THE TASK ->
Print every line of the records below verbatim, leaving out the pictures.

RECORDS SHOWN ->
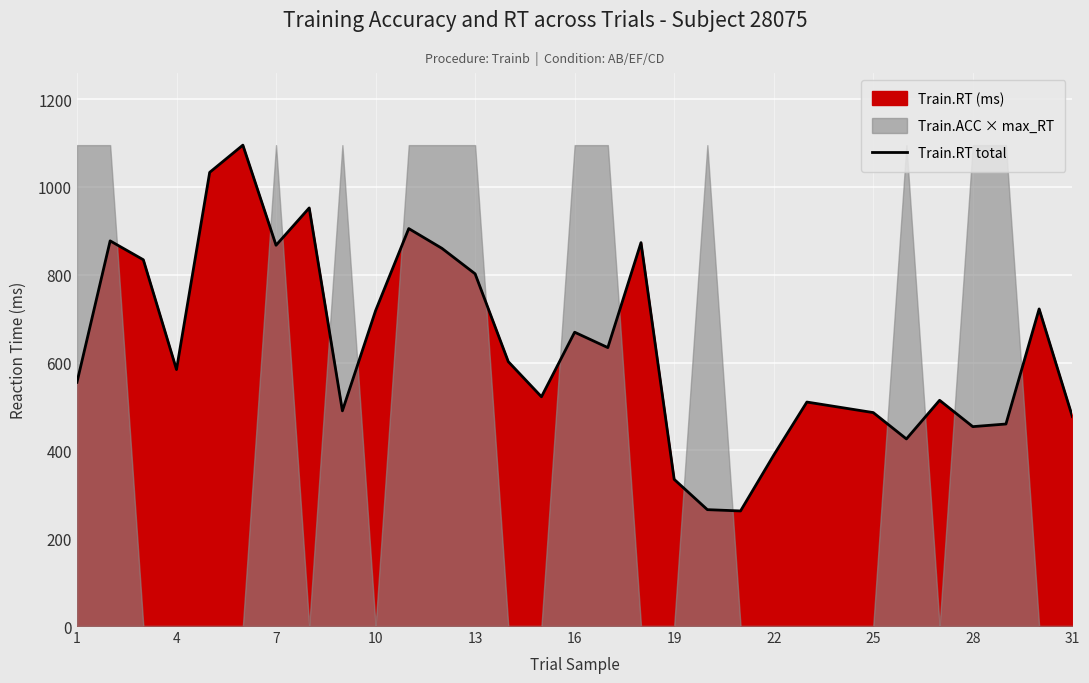

What is the average value?

634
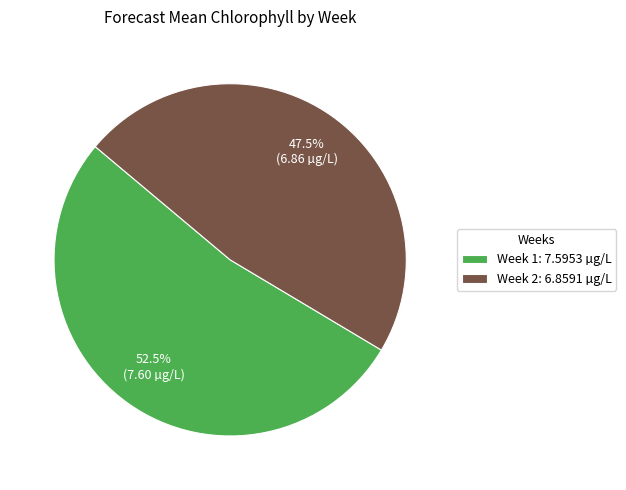

Combined, do Week 2 and Week 1 account for over 50%?

Yes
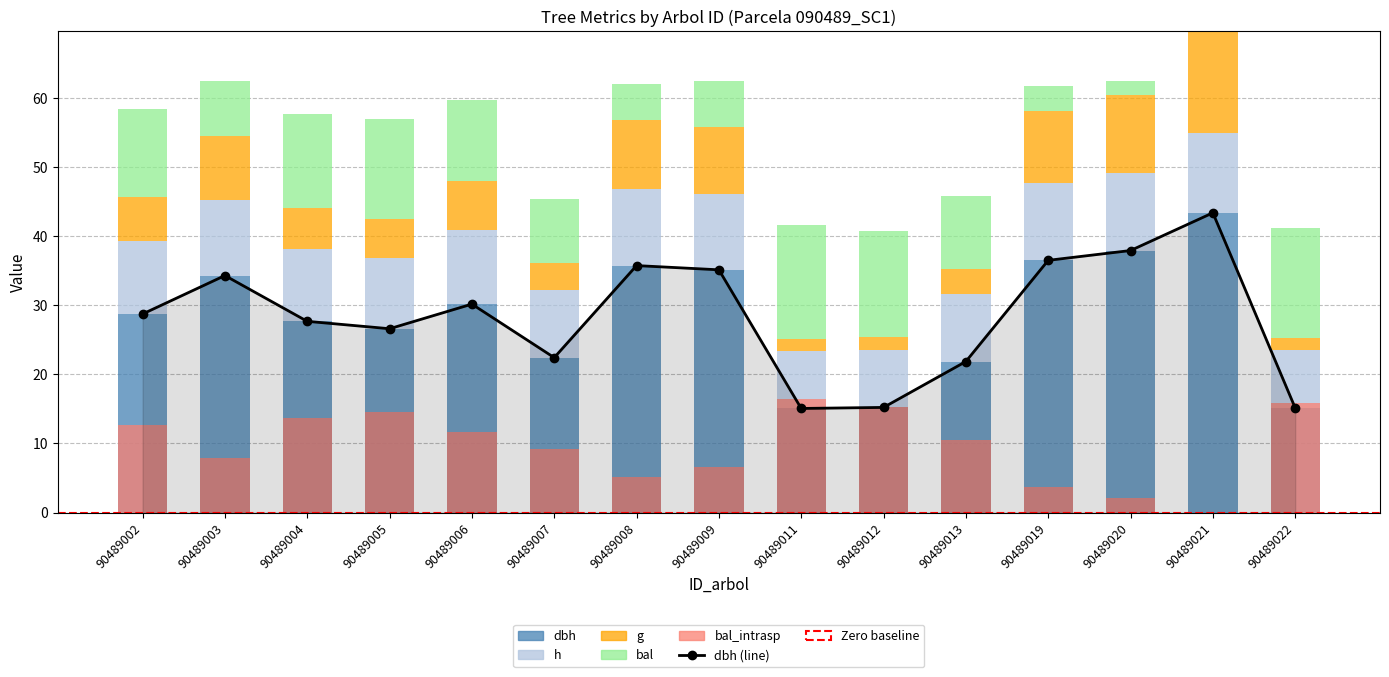

What is the spread (max minus min) of values at 90489020?

35.8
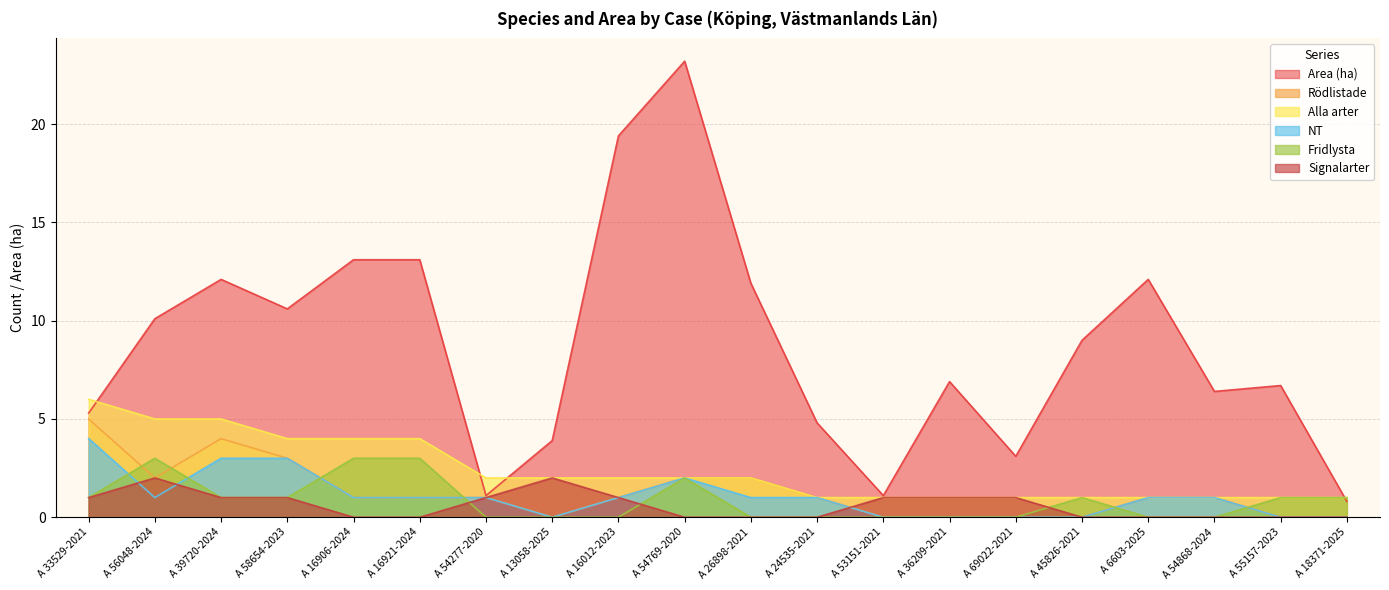

What is the label of the 17th point from the left?

A 6603-2025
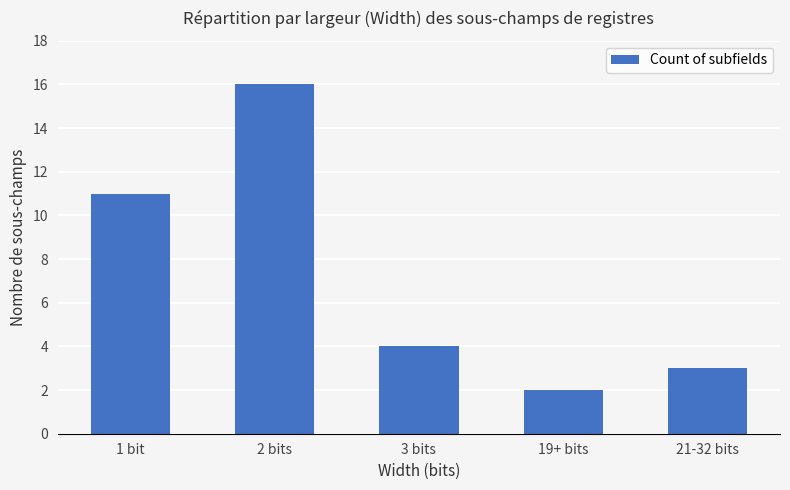

Rank the categories by value from lowest to highest.

19+ bits, 21-32 bits, 3 bits, 1 bit, 2 bits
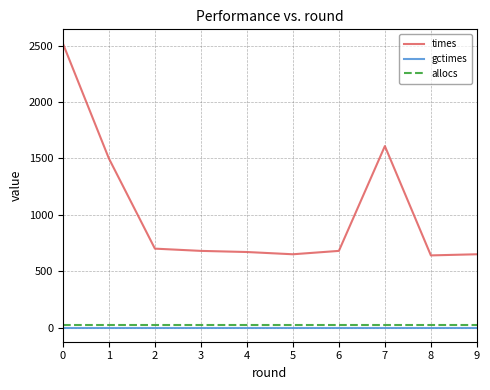

Is the value of times at 8 greater than the value of allocs at 9?

Yes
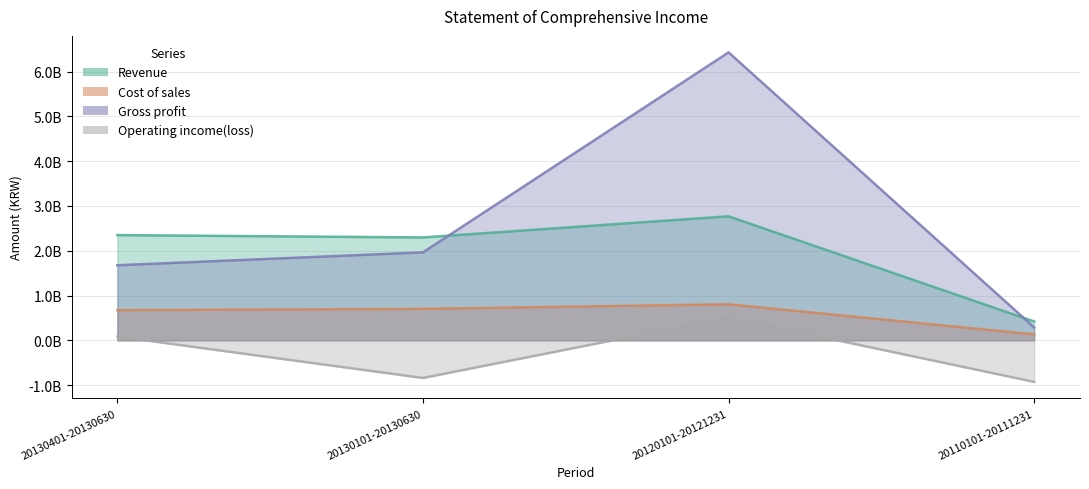

Which series has the largest total across all categories?

Gross profit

WRITTEN SOLUTION ->
What is the average value?

634

Combined, do Week 2 and Week 1 account for over 50%?

Yes

What is the spread (max minus min) of values at 90489020?

35.8

What is the label of the 17th point from the left?

A 6603-2025

Rank the categories by value from lowest to highest.

19+ bits, 21-32 bits, 3 bits, 1 bit, 2 bits

Is the value of times at 8 greater than the value of allocs at 9?

Yes

Which series has the largest total across all categories?

Gross profit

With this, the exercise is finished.